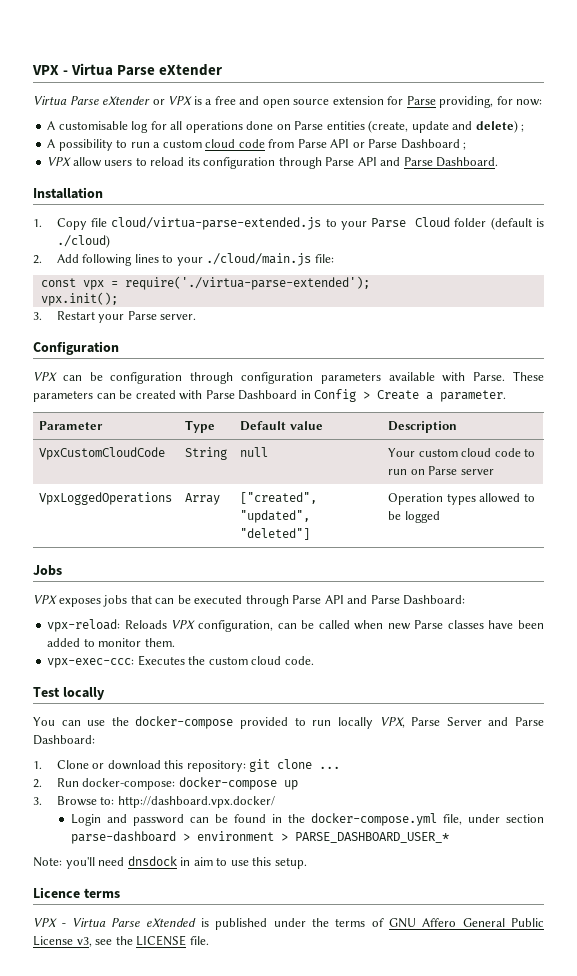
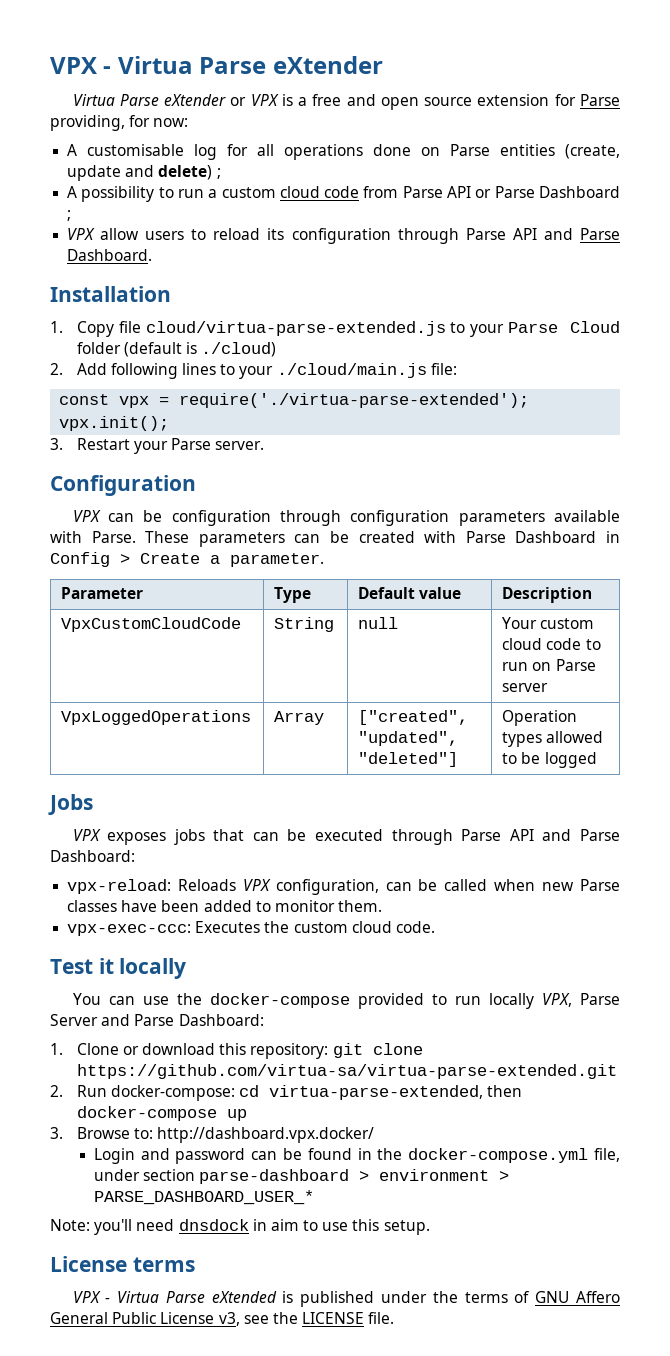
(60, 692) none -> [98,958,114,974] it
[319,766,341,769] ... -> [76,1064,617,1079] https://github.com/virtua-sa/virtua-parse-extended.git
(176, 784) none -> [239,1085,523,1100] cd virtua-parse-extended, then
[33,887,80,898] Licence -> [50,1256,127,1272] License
::::::::
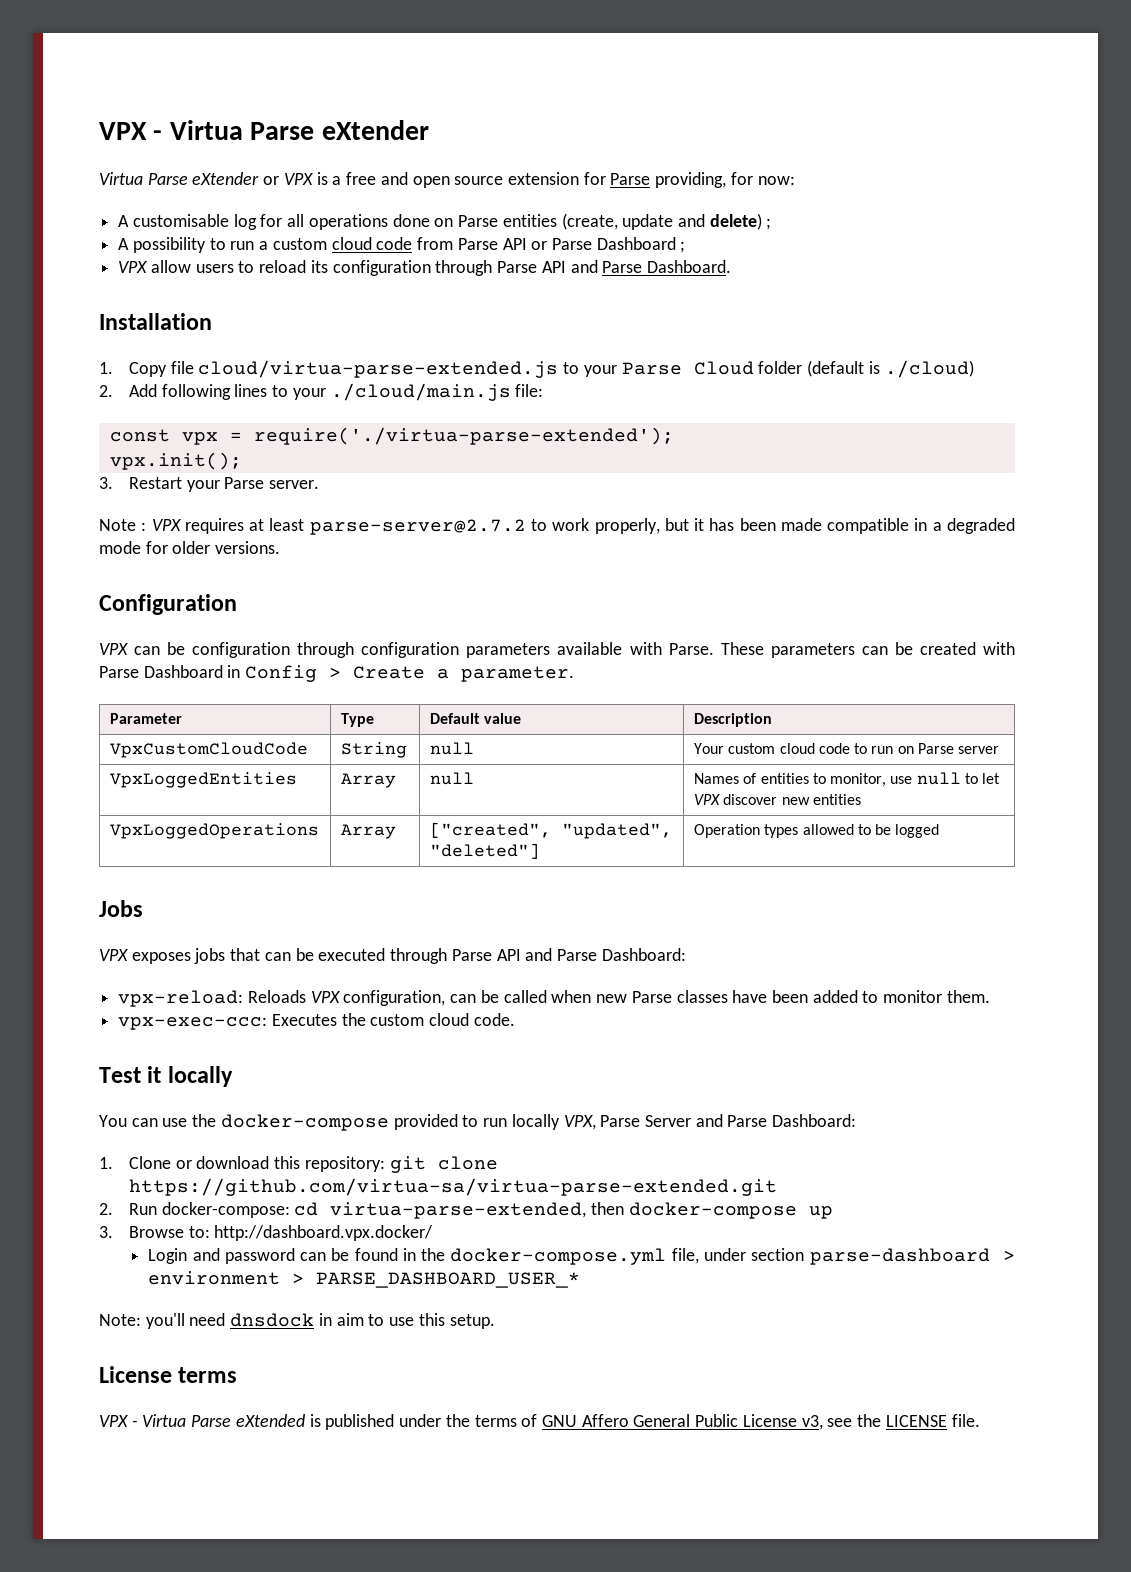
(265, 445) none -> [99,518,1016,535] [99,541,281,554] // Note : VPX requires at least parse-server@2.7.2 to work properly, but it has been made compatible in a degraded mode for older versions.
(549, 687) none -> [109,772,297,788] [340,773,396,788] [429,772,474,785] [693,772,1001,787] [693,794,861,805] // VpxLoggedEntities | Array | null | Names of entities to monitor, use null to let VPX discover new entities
::::::::
All that is wanted is the stretch of lines above from the one containing "(60, 692) none -> [98,958,114,974] it" through the one containing "[33,887,80,898] Licence ->", duplicated exactly.

(60, 692) none -> [98,958,114,974] it
[319,766,341,769] ... -> [76,1064,617,1079] https://github.com/virtua-sa/virtua-parse-extended.git
(176, 784) none -> [239,1085,523,1100] cd virtua-parse-extended, then
[33,887,80,898] Licence -> [50,1256,127,1272] License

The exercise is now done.